Ipsen to buy rare disease firm Clementia for up to $1.31bn
France’s Ipsen has agreed to buy Canadian rare diseases biotech Clementia Pharmaceuticals in a deal worth up to $1.31 billion.
The French pharma has clinched a deal to buy Montreal-based Clementia at $25 per share in cash, which translates into an upfront payment of $1.04 billion.
Ipsen will also pay $6 in a contingent value right, if the FDA accepts a filing for Clementia’s lead drug to treat a rare bone disorder, worth an additional $263 million.
Clementia’s lead drug is palovarotene, an investigational retinoic acid receptor gamma selective agonist, for treatment of fibrodysplasia ossificans progressiva (FOP), multiple osteochondromas (MO) and other diseases.

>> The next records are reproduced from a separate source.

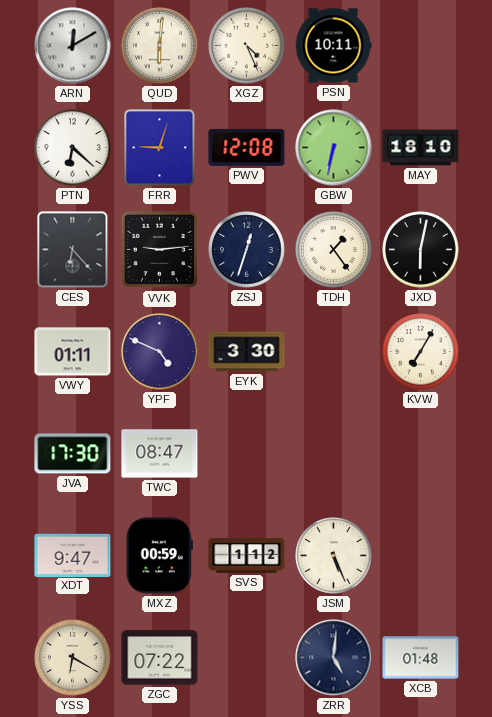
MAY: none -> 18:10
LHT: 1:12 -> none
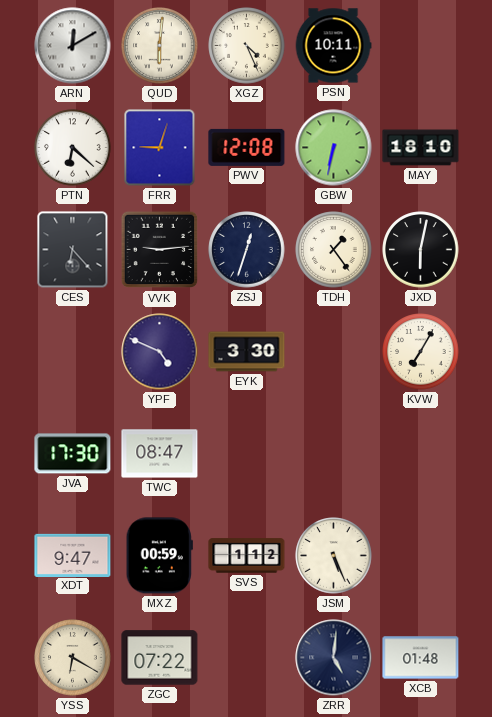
VWY: 01:11 -> none
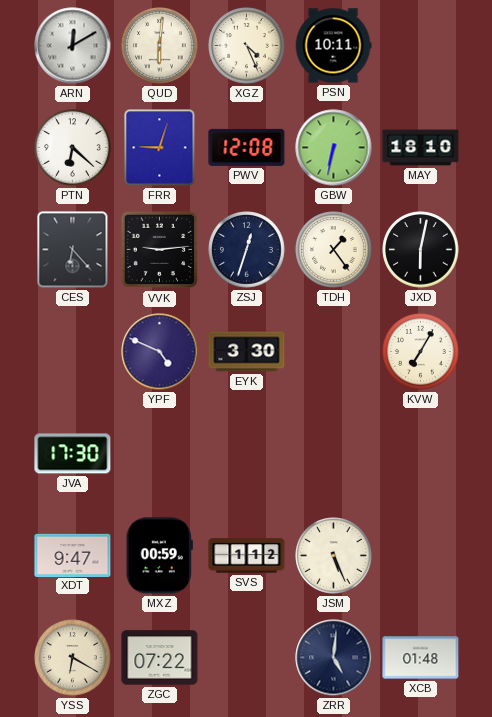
TWC: 08:47 -> none
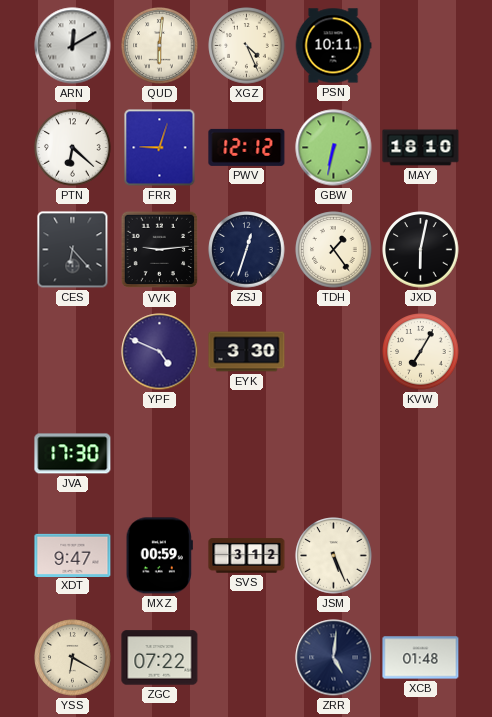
PWV: 12:08 -> 12:12
SVS: 1:12 -> 3:12
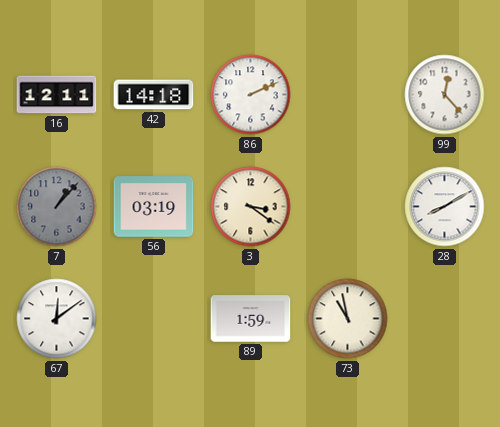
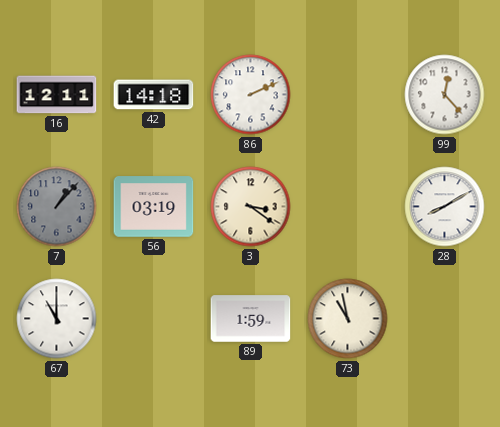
67: 12:09 -> 11:00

A filing for FOP is expected in the second half of this year, paving the way for a potential launch in mid-2020.
Ipsen will pay the contingent value rights (CVR) of $6 per share if the FDA accepts a separate filing for palovarotene in the MO indication, a rare bone disease for which it is in phase 2 development.
Palovarotene is also in phase 1 development for dry eye disease.
Palovarotene has received orphan drug designation for FOP and MO from the Food and Drug Administration (FDA) and the European Medicines Agency (EMA), and Fast Track, Breakthrough Therapy and Rare Pediatric Disease designations for FOP from the FDA.
The acquisition will continue with the transformation of Ipsen under chief executive David Meek, who is aiming to increase the company’s presence in rare and ultra-rare diseases.
He is hoping to improve the value of the company’s pipeline with innovative drugs that could be first, or best, in their classes.
Palovarotene is an attractive target for Ipsen because it is close to market and has good chances of approval, and if it does get to market competition is limited.
The transaction will be fully financed by Ipsen’s existing cash and lines of credit and significantly increases the level of net debt.
It is expected to slightly reduce Ipsen’s core operating margin for 2019 and 2020, because of the costs of the ongoing clinical trials and preparation for the commercial launch of palovarotene.
Consequently, Ipsen is updating its 2019 financial objectives and expects unchanged sales growth of greater than 13.0% at current exchange rates.
Core operating margin will be around 30.0% of net sales which is down slightly from previous guidance of around 31.0% of net sales, excluding other potential investments in pipeline expansion initiatives.
The deal is subject to approval under Canada’s competition rules, and is expected to go ahead in Q2.